What you have to do:
Reproduce the material word for word, from its first line through the line that contains "1L49 24L43 0H0V130L48", including both of those lines.

Data:
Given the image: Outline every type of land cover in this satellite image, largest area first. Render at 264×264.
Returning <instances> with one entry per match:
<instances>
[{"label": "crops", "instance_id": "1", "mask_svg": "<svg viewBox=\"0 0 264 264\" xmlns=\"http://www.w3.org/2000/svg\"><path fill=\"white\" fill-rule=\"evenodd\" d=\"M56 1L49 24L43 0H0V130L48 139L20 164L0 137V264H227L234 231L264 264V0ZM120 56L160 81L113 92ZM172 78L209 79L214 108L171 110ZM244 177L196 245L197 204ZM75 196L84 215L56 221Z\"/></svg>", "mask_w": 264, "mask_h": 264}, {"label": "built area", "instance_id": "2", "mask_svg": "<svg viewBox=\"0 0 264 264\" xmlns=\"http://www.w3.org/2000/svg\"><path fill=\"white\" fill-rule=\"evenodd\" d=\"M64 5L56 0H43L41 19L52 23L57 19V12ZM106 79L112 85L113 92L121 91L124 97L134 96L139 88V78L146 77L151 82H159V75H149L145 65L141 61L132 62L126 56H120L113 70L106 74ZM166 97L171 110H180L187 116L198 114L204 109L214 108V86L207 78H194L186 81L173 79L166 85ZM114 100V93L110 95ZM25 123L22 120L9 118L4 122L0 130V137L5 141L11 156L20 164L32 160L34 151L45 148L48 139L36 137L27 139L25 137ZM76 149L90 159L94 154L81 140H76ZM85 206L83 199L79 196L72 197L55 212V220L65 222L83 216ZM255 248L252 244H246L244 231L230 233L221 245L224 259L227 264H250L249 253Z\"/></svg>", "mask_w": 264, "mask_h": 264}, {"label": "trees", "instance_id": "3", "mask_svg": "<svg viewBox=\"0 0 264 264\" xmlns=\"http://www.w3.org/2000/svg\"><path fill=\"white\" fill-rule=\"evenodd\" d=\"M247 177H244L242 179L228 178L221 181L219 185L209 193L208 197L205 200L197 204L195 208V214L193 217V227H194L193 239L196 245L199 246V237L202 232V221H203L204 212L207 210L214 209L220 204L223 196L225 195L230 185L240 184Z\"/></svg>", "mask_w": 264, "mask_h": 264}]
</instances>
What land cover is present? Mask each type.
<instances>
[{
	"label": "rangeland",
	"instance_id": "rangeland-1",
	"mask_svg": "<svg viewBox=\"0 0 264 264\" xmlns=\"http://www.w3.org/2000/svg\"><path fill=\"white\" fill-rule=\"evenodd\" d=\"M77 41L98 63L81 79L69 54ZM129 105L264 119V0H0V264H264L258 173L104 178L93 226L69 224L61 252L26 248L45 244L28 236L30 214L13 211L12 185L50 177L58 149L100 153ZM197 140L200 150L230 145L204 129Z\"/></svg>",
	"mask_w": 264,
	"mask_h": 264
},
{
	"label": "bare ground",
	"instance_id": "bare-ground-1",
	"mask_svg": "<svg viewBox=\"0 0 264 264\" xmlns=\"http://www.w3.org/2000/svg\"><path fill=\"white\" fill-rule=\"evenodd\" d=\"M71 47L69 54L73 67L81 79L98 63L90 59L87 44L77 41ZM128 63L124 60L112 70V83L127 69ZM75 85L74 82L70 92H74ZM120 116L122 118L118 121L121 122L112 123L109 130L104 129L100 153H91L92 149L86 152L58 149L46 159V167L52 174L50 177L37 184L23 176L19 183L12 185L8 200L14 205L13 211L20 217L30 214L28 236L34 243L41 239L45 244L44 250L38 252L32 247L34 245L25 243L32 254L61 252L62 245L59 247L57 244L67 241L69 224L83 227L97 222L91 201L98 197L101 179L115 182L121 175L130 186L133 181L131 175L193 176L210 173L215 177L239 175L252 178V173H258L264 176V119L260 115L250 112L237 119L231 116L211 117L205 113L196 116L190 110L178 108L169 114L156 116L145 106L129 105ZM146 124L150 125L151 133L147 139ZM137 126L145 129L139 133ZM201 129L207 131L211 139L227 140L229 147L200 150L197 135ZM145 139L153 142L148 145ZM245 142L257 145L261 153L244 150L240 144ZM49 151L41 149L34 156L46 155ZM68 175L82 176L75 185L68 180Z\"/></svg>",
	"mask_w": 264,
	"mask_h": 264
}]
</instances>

Problem solution:
Given the image: Outline every type of land cover in this satellite image, largest area first. Render at 264×264.
Returning <instances> with one entry per match:
<instances>
[{"label": "crops", "instance_id": "1", "mask_svg": "<svg viewBox=\"0 0 264 264\" xmlns=\"http://www.w3.org/2000/svg\"><path fill=\"white\" fill-rule=\"evenodd\" d=\"M56 1L49 24L43 0H0V130L48 139L20 164L0 137V264H227L234 231L264 264V0ZM120 56L160 81L113 92ZM172 78L209 79L214 108L171 110ZM244 177L196 245L197 204ZM75 196L84 215L56 221Z\"/></svg>", "mask_w": 264, "mask_h": 264}, {"label": "built area", "instance_id": "2", "mask_svg": "<svg viewBox=\"0 0 264 264\" xmlns=\"http://www.w3.org/2000/svg\"><path fill=\"white\" fill-rule=\"evenodd\" d=\"M64 5L56 0H43L41 19L52 23L57 19V12ZM106 79L112 85L113 92L121 91L124 97L134 96L139 88V78L146 77L151 82H159V75H149L145 65L141 61L132 62L126 56H120L113 70L106 74ZM166 97L171 110H180L187 116L198 114L204 109L214 108V86L207 78H194L186 81L173 79L166 85ZM114 100V93L110 95ZM25 123L22 120L9 118L4 122L0 130V137L5 141L11 156L20 164L32 160L34 151L45 148L48 139L36 137L27 139L25 137ZM76 149L90 159L94 154L81 140H76ZM85 206L83 199L79 196L72 197L55 212V220L65 222L83 216ZM255 248L252 244H246L244 231L230 233L221 245L224 259L227 264H250L249 253Z\"/></svg>", "mask_w": 264, "mask_h": 264}, {"label": "trees", "instance_id": "3", "mask_svg": "<svg viewBox=\"0 0 264 264\" xmlns=\"http://www.w3.org/2000/svg\"><path fill=\"white\" fill-rule=\"evenodd\" d=\"M247 177H244L242 179L228 178L221 181L219 185L209 193L208 197L205 200L197 204L195 208V214L193 217V227H194L193 239L196 245L199 246V237L202 232V221H203L204 212L207 210L214 209L220 204L223 196L225 195L230 185L240 184Z\"/></svg>", "mask_w": 264, "mask_h": 264}]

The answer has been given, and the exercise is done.